EE/ECE Historical Series, Part 3: Profile of Jewell James Ebers

Jewell James Ebers, an electrical engineer and Ohio State Alumnus, is remembered for his work in understanding and employing electron devices more efficiently.

Ebers hailed from Grand Rapids, Michigan, where he was born in November of 1921. After three years of service in the U.S. Army, Ebers studied at Antioch College, a private liberal arts school in Yellow Springs, Ohio, where he earned a Bachelor of Science. He went on to study electrical engineering at Ohio State University, earning his Master’s degree in 1947 and his PhD in 1950. After working at OSU as an assistant professor, Ebers left in 1951 to work at Bell Labs in Murray Hill, New Jersey. It was at Bell Labs, historically one of the great research centers of the last century, that Ebers worked with fellow engineer, John Moll, to develop the Ebers-Moll model of the Bipolar Junction Transistor (BJT). This model, first shared in a paper released in 1954, provides a mathematical method to determine the current behavior of a BJT.

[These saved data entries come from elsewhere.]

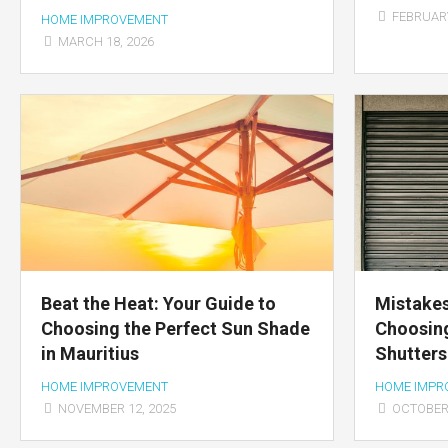
FEBRUARY
HOME IMPROVEMENT
MARCH 18, 2026
Beat the Heat: Your Guide to
Mistakes
Choosing the Perfect Sun Shade
Choosing
in Mauritius
Shutters
HOME IMPROVEMENT
HOME IMPR
NOVEMBER 12, 2025
OCTOBER 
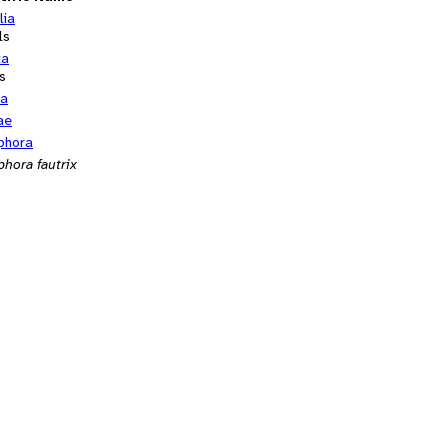
lia
ls
ta
s
ra
ae
phora
phora fautrix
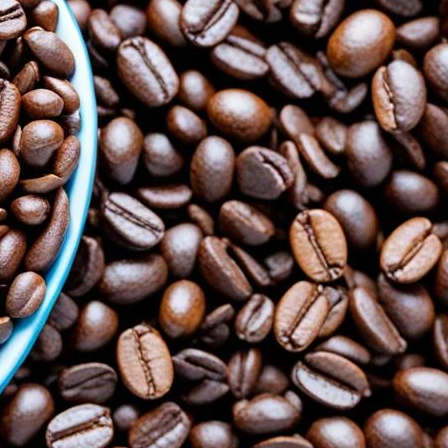
le in Blood Sugar Control
cial for blood sugar control. Learn about The Power
 its benefits.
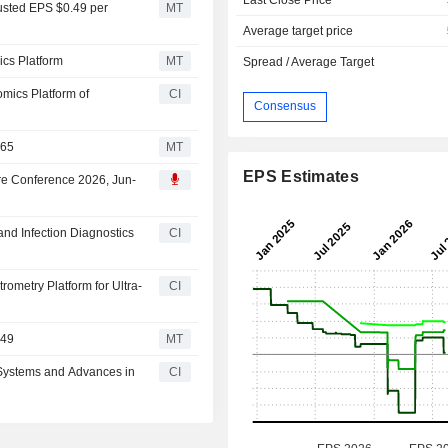
usted EPS $0.49 per
MT
Average target price
cs Platform
MT
Spread / Average Target
mics Platform of
CI
Consensus
$65
MT
EPS Estimates
are Conference 2026, Jun-
nd Infection Diagnostics
CI
metry Platform for Ultra-
CI
$49
MT
Systems and Advances in
CI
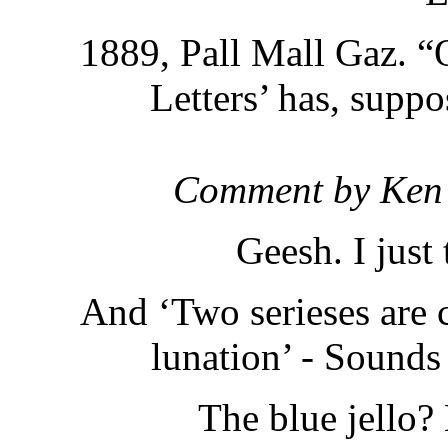
1889, Pall Mall Gaz. “O
Letters’ has, suppo
Comment by Ken
Geesh. I just
And ‘Two serieses are c
lunation’ - Sounds
The blue jello?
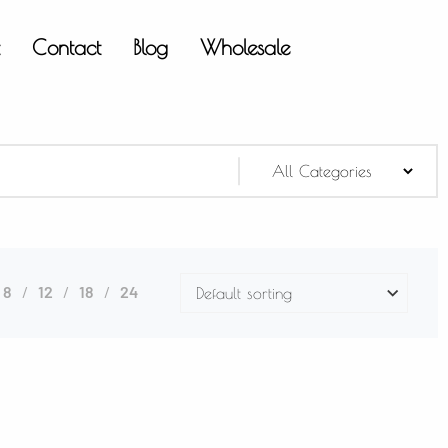
t
Contact
Blog
Wholesale
8
12
18
24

Sadly, Eber’s life was cut short at the age of thirty-seven after a short illness. He is remembered now through the J.J. Ebers Award, which seeks to encourage new contributors and further understanding in the field of electron devices. These awardees (not required to be IEEE or EDS members) are given a certificate and a check for $5000, which is presented at the International Electron Devices Meeting or EDS conferences.